We don’t trust the Government.  It’s the hip and modern thing to do – and since the Australian Bureau of Statistics complete and utter Census stuff up, Aussies are right to think “wait, can I trust them”

But here’s the rub.  The Census was a network failure, not a database failure.  Your data was never accessed, touched, seen.  The network failed and couldn’t handle the load at the time.

Think for a moment about the data the Government has on you.  Your driving history – those speeding fines, maybe a DIU offence?  Oh, your income details, investments, all that info the Tax Department has on you?

When was the last time that information was breached?  And I’m sorry, but for 99.9% of people, the possibility that your driving record or income history could be published, accessed or even just used in employment negotiations would be far more troubling than the Digital Health records.

Here’s why MyHealth record is important.  You’re in a car accident.  You’re unconscious. Medical professionals can get immediate access to your health records, knowing what medication you are on, what you’re allergic to – this could save your life!

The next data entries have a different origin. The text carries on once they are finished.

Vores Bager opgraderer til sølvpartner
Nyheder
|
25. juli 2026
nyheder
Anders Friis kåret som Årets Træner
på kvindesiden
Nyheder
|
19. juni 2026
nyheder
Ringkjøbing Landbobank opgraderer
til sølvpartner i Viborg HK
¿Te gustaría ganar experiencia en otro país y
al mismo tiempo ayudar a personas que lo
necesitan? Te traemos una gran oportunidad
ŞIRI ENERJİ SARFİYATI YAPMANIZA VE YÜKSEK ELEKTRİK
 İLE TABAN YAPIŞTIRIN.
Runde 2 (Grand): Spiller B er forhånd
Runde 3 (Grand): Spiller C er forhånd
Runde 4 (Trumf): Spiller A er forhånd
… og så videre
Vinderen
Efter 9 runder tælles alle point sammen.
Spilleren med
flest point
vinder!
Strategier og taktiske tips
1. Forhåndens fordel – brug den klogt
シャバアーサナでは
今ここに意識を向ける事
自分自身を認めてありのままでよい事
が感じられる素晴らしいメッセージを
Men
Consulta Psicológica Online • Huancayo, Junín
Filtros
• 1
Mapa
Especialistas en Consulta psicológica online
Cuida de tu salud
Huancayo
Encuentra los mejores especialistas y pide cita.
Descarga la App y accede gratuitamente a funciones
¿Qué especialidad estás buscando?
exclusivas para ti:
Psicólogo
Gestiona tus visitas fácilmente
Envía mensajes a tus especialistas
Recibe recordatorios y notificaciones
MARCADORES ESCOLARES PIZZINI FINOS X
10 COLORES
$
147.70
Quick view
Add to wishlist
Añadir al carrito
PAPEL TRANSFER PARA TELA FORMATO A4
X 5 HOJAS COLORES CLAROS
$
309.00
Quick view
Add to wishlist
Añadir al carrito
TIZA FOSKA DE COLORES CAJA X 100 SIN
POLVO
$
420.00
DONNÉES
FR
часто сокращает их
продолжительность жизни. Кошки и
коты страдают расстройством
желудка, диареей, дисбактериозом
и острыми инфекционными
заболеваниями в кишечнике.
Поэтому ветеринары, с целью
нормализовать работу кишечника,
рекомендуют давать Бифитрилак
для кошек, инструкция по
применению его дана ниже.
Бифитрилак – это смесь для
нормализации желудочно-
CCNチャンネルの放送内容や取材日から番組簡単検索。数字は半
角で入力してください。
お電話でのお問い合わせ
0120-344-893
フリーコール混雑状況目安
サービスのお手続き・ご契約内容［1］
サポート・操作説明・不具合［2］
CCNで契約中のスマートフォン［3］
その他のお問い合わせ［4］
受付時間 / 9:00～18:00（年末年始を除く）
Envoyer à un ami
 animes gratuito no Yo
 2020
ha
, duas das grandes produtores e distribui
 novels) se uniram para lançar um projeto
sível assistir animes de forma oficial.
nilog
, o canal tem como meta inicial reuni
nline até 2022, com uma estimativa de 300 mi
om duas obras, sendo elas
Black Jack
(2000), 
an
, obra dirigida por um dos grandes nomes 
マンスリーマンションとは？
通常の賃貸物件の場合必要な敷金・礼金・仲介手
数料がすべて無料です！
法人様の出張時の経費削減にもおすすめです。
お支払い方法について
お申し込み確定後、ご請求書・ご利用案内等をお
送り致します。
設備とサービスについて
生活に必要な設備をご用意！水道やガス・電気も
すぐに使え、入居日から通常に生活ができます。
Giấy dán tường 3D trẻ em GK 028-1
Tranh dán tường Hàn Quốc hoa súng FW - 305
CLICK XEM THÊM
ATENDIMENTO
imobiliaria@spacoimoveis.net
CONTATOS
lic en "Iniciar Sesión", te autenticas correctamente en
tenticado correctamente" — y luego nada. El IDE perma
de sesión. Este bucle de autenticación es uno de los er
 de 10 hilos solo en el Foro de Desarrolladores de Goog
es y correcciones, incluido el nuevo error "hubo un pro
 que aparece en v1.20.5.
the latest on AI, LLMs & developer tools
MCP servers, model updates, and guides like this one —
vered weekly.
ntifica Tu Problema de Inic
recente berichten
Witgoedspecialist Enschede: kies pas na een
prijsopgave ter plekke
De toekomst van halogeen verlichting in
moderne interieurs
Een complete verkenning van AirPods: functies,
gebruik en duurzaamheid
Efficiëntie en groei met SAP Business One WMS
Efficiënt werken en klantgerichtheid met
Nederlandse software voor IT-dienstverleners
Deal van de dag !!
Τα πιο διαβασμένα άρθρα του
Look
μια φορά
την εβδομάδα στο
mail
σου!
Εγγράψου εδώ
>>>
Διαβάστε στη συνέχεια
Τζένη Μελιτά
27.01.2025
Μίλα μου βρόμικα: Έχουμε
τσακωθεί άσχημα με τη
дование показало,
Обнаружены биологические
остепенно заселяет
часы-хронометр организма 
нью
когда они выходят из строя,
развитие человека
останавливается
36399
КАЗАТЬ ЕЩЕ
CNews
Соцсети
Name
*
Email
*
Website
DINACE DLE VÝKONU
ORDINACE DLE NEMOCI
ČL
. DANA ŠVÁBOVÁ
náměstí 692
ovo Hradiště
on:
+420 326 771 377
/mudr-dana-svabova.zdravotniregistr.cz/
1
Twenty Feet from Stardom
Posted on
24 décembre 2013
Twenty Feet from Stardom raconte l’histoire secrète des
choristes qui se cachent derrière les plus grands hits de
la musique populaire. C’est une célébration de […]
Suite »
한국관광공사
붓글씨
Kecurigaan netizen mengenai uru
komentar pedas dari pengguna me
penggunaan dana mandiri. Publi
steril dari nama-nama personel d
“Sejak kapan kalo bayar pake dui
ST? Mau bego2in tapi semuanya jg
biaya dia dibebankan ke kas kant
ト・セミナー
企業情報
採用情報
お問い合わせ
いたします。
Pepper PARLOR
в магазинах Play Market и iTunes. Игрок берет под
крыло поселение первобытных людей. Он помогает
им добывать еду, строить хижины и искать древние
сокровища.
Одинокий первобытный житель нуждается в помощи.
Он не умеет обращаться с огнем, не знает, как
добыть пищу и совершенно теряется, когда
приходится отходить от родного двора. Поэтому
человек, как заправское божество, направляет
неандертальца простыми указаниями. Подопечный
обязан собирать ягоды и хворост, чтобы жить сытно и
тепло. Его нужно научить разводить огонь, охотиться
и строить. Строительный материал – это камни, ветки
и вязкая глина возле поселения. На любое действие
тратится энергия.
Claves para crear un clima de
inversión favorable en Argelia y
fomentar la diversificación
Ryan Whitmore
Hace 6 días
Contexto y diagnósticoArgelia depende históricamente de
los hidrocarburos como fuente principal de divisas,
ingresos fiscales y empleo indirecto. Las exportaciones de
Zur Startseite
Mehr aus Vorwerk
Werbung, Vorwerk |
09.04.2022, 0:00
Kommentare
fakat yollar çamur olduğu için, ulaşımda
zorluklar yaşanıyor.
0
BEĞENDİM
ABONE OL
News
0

Perhaps you’re one of the vast majority of people who do not have a single doctor – you go to the nearest clinic, or the local bulk-billing practice because you’re going to lean on Medicare for this one?  A bit easier for the doctor to get a sense of what might be up if they can also see that this has happened before and “did that medication work last time?”.

Doctors can make better decisions when they are fully informed.  Why would you not want that?

The best advice I can give anyone today who is hearing all the reports about a new “Digital Health record” – is to be an active participant.

Login.  Head to MyGov, sign up, do your thing.  See what’s there.

Patients, that’s you and me, can log in and actually protect the information there so that it requires you to hand give access to that bulk-billing doctor you didn’t want to know about that thing you did last Summer.

And you can delete stuff too.  If you went through a rough patch and don’t want those anti-depressants to define your every single medical appointment, delete it.  But why would you not give access to the things that could impact on your everyday and emergency health-care – it makes no sense.

Be an active user of MyHealth Record – that’s far better advice than opting out altogether.  And don’t accept the Census as the be all and end all of Government Digital Trust, let’s think ATO and Driving records among others before we go too far down that path.